======== Supplied material
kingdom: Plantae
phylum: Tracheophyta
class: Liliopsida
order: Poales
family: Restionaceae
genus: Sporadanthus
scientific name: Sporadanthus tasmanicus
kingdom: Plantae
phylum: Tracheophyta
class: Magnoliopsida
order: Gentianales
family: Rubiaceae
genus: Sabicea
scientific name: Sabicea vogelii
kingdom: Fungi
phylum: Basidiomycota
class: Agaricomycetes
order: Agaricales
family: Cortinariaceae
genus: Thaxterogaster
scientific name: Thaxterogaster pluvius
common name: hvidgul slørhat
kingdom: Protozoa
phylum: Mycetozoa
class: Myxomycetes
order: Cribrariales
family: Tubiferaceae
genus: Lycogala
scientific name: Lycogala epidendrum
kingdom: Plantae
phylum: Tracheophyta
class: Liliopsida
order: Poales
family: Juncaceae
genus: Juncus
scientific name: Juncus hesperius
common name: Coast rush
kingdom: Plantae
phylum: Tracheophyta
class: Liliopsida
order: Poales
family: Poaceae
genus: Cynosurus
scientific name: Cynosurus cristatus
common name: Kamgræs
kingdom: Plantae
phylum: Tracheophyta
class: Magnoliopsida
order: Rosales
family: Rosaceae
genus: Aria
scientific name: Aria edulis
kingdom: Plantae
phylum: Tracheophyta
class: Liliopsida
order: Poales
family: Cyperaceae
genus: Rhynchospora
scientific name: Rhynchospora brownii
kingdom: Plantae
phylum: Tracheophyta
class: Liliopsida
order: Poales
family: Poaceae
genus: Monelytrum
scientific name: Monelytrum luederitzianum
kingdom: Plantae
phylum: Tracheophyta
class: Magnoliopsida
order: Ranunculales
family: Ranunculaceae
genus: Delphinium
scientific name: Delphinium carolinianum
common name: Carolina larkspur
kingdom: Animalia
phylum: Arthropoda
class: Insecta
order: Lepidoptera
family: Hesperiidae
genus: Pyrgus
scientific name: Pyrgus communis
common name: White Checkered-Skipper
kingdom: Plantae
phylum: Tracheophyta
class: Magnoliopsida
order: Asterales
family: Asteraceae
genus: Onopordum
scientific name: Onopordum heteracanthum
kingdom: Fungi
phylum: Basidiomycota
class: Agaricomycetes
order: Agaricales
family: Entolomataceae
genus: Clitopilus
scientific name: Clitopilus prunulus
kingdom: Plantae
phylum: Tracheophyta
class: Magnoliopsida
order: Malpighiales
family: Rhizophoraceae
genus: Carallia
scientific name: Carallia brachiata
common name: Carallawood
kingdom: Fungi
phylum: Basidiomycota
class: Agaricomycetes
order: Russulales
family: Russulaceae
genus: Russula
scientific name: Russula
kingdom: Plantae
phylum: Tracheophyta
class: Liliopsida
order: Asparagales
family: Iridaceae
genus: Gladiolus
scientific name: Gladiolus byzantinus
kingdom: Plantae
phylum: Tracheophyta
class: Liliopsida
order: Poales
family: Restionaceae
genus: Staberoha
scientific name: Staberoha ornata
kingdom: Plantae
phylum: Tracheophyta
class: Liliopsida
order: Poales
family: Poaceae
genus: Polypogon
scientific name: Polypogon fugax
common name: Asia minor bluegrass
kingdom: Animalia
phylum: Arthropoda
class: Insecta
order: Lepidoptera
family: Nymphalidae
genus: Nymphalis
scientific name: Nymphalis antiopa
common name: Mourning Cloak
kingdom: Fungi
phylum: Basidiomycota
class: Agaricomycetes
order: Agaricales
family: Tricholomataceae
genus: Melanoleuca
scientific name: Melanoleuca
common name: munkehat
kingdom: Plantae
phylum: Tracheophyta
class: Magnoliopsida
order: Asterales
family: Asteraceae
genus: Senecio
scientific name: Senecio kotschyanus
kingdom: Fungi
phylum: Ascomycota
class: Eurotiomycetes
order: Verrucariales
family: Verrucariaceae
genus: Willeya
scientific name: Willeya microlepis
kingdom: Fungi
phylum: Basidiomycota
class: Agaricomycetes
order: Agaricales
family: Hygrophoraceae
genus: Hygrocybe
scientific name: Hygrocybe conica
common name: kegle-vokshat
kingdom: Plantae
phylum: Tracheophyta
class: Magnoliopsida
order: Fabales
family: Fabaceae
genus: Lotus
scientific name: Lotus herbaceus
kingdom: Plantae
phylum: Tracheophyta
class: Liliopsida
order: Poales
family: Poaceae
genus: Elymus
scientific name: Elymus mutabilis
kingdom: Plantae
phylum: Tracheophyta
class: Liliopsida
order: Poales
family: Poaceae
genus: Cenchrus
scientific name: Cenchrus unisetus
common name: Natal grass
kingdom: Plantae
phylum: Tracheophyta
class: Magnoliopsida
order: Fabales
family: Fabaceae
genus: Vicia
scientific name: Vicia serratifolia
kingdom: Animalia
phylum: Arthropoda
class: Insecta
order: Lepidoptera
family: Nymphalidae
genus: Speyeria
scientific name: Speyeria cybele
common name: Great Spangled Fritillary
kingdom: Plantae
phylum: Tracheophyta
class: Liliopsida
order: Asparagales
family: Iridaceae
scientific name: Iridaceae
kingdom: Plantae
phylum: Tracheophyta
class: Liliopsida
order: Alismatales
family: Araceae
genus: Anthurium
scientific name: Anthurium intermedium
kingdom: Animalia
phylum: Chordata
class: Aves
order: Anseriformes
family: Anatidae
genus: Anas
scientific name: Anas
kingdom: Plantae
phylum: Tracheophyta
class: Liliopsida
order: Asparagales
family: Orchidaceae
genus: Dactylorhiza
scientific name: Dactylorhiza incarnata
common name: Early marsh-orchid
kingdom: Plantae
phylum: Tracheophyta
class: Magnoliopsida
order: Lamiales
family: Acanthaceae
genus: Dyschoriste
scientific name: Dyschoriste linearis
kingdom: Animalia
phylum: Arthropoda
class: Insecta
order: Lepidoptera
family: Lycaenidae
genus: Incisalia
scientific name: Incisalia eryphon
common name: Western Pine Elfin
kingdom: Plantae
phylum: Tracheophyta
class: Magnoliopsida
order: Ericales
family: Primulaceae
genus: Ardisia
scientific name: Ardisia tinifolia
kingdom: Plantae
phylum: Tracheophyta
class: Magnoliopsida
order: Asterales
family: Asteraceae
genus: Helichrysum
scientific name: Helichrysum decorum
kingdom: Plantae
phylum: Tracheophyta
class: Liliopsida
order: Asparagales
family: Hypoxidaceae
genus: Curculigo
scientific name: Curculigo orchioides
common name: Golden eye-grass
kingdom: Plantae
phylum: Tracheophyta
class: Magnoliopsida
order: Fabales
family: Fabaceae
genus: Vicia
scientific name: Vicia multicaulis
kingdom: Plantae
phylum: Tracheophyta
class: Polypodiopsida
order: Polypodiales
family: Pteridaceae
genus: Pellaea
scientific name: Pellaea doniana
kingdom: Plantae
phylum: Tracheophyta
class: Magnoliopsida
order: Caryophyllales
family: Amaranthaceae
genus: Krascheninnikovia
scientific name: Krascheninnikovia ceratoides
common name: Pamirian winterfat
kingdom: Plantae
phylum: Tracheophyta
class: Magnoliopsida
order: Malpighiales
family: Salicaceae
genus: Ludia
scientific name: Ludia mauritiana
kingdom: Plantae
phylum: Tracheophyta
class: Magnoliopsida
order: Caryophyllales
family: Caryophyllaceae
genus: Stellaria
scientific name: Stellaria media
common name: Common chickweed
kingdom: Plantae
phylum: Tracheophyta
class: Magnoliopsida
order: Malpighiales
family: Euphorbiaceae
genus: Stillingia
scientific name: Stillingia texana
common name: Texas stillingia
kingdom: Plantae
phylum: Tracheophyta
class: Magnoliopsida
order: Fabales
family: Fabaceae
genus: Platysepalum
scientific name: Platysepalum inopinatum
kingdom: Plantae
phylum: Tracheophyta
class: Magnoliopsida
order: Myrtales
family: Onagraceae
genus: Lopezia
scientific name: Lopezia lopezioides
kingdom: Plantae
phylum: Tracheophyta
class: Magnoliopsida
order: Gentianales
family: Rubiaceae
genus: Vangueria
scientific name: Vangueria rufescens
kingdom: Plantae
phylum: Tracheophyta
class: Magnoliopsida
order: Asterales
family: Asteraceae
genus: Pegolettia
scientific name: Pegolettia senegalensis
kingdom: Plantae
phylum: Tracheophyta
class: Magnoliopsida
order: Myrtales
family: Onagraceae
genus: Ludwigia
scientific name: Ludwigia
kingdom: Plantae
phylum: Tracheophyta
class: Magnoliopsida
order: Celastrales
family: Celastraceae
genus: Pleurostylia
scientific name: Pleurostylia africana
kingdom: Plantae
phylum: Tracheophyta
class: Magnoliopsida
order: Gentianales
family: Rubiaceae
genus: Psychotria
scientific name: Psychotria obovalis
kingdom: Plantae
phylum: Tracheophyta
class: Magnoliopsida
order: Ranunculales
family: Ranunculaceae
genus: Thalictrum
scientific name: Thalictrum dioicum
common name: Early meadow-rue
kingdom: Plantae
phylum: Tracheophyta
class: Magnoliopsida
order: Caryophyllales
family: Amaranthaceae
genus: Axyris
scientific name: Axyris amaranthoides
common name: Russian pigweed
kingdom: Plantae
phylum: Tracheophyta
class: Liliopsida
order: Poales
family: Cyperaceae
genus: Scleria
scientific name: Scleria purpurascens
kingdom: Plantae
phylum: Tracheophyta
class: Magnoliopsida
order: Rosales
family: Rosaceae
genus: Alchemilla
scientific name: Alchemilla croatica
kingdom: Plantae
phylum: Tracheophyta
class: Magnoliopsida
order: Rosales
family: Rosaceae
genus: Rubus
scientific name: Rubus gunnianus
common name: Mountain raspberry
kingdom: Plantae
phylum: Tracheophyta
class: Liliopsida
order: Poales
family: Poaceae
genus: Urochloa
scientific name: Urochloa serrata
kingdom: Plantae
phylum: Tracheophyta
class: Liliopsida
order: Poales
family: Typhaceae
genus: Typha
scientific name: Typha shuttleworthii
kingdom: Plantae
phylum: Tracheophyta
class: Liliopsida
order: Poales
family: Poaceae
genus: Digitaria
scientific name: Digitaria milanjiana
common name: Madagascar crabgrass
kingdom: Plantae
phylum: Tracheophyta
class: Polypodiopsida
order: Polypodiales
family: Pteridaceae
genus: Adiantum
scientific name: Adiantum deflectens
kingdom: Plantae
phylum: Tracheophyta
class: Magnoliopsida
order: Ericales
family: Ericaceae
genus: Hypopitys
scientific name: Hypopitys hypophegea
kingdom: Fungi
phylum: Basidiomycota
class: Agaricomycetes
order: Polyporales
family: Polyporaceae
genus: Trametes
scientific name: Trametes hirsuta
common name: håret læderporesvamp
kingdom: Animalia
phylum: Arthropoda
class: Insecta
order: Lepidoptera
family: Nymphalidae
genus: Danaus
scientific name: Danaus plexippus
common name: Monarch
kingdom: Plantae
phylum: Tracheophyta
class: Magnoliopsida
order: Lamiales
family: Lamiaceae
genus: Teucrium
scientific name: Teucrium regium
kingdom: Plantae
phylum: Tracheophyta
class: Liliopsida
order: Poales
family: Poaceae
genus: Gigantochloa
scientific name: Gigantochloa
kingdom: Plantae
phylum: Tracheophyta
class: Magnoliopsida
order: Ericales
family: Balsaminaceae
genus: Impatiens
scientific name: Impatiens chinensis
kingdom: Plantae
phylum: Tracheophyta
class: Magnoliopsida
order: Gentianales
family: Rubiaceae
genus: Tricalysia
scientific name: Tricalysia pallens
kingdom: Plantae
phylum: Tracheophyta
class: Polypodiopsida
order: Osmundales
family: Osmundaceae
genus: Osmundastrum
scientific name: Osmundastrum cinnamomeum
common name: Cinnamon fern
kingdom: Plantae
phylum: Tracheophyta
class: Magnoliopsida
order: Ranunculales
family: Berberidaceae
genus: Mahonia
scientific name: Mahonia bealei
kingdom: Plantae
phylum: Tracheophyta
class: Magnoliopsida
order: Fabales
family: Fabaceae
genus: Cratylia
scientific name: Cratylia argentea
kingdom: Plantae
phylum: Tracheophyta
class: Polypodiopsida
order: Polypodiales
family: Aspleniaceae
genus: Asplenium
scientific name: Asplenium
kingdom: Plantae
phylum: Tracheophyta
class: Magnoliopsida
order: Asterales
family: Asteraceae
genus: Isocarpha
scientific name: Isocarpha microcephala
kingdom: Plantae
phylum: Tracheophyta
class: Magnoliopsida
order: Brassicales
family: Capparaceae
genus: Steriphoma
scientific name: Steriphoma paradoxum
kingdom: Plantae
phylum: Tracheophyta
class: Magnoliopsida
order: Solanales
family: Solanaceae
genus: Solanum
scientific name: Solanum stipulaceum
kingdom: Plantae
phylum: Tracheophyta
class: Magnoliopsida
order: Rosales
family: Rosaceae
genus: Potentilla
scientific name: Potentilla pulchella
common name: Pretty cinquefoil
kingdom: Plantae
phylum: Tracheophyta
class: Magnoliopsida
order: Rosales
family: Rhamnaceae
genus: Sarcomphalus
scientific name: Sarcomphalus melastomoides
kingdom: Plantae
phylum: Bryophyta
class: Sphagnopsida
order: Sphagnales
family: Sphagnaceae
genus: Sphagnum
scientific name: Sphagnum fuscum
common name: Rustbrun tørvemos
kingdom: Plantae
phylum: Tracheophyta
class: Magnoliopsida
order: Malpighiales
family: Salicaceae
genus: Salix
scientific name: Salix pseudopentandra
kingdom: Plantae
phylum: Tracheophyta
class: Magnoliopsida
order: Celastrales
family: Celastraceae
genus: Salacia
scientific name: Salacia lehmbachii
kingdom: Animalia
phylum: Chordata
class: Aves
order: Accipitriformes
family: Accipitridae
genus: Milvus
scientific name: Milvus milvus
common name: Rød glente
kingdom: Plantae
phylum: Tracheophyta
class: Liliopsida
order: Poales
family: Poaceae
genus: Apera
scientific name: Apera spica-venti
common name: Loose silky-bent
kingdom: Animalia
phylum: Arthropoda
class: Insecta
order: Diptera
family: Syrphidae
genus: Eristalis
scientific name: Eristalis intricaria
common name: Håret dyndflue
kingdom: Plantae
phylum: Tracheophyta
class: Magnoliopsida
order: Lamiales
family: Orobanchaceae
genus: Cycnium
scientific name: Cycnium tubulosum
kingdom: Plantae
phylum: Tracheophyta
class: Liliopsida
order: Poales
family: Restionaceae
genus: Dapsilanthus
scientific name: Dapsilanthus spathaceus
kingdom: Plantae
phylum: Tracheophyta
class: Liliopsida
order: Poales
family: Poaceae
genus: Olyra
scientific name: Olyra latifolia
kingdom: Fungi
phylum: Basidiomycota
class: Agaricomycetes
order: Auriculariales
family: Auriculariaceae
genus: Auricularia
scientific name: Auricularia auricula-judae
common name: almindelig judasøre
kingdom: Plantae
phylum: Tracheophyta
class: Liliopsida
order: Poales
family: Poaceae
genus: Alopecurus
================
Directions
Show every line from the records that contains the word "Vicia".

Complete response
genus: Vicia
scientific name: Vicia serratifolia
genus: Vicia
scientific name: Vicia multicaulis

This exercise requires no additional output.